C’est une révolte citoyenne qui couve dans l’aire des Industries chimiques du Sénégal (Ics). C’est une première dans cette zone de «turbulence» affectée par une série de contentieux liés aux multiples conflits fonciers et sociaux opposant les Ics/Indorama aux populations riveraines. Une nouvelle stratégie de lutte consistant, pour les populations du village de Ndomor, regroupées au sein du collectif de défense des terres et intérêts de leur localité, à maintenir le blocus installé depuis déjà plusieurs jours à hauteur du chemin de fer de la société.
En cette matinée du samedi 8 juin, ces riverains, très en colère, ont tenu un point de presse pour faire état de la situation en cours. Porte-parole du jour, Modou Ndiaye explique les enjeux : «Le village de Ndomor a d’abord eu le malheur d’être une cible d’un déguerpissement et d’une expropriation effectués par les Ics entre 1972 et 1973. Ce déplacement du village a eu des conséquences dramatiques, tant sociales que culturelles, en plus des dommages économiques qu’il a causés aux populations.» Il poursuit : «Depuis cette date, les Ics n’ont cessé d’agresser notre écosystème, de polluer notre environnement et d’empiéter sur nos terres d’habitat et de culture. Les rejets fréquents de gaz carboniques ou à effet de serre et autres produits toxiques dans l’atmosphère et sur les sols engendrent une pollution de l’air, des sols et de la nappe phréatique, et détruisent la faune et la flore dans cette localité.»

□ □ □

> CONSIGNE DONNÉE 1:
Répondez aux questions suivantes d'après le texte sur le village de Ndomor.
(a) À hauteur de quel ouvrage de la société le blocus est-il installé ?
(b) Quel jour les riverains ont-ils tenu leur point de presse ?
(c) Entre quelles années les Ics ont-elles effectué le déguerpissement et l'expropriation du village ?
> CONSIGNE DONNÉE 2:
Modifiez le passage du texte sur le village de Ndomor commençant par «C’est une révolte» et se terminant par «de la société.», en y remplaçant «blocus» par «barrage».

> ENTRÉES EXTRAITES:
□ □ □

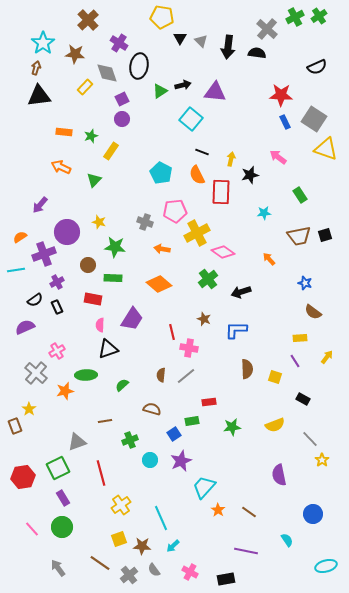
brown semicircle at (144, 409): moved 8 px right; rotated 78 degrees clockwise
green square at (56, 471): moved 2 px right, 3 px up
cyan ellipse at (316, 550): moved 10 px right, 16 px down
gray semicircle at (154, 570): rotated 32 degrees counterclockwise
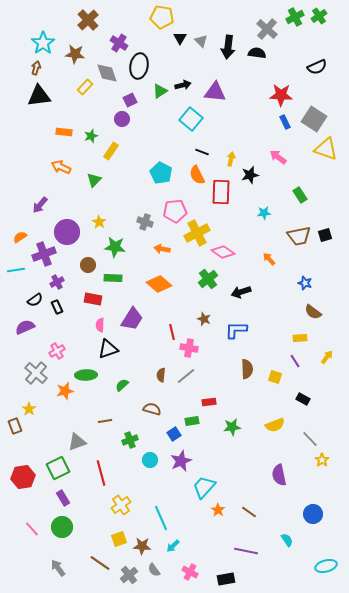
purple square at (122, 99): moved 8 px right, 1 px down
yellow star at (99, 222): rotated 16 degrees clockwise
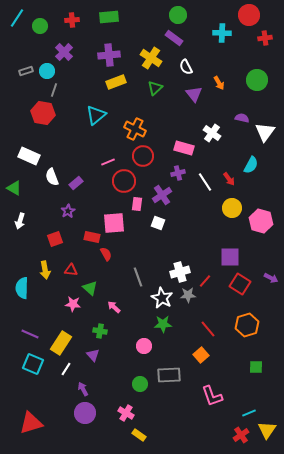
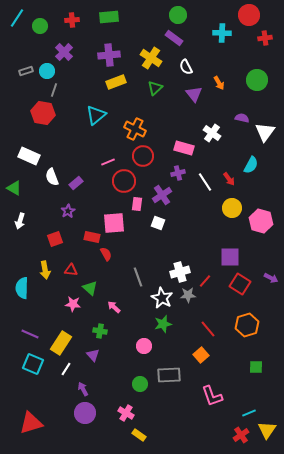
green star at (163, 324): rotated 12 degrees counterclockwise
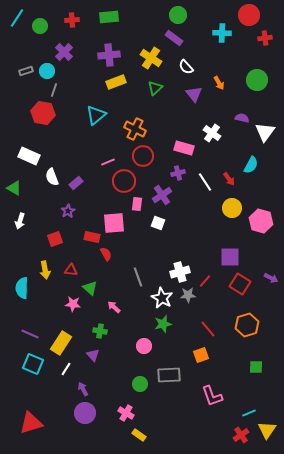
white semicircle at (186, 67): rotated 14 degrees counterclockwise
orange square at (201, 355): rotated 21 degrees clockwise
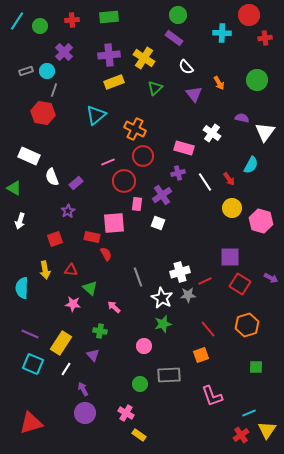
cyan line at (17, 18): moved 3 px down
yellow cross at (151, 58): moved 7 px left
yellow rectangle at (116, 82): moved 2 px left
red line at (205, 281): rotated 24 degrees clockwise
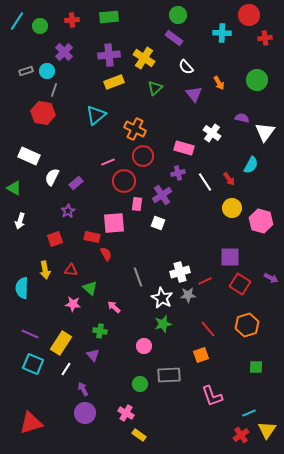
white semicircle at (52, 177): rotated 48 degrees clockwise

□ □ □

> RÉSULTAT OBTENU 1:
(a) À hauteur du chemin de fer de la société.
(b) Le samedi 8 juin.
(c) Entre 1972 et 1973.

> RÉSULTAT OBTENU 2:
C’est une révolte citoyenne qui couve dans l’aire des Industries chimiques du Sénégal (Ics). C’est une première dans cette zone de «turbulence» affectée par une série de contentieux liés aux multiples conflits fonciers et sociaux opposant les Ics/Indorama aux populations riveraines. Une nouvelle stratégie de lutte consistant, pour les populations du village de Ndomor, regroupées au sein du collectif de défense des terres et intérêts de leur localité, à maintenir le barrage installé depuis déjà plusieurs jours à hauteur du chemin de fer de la société.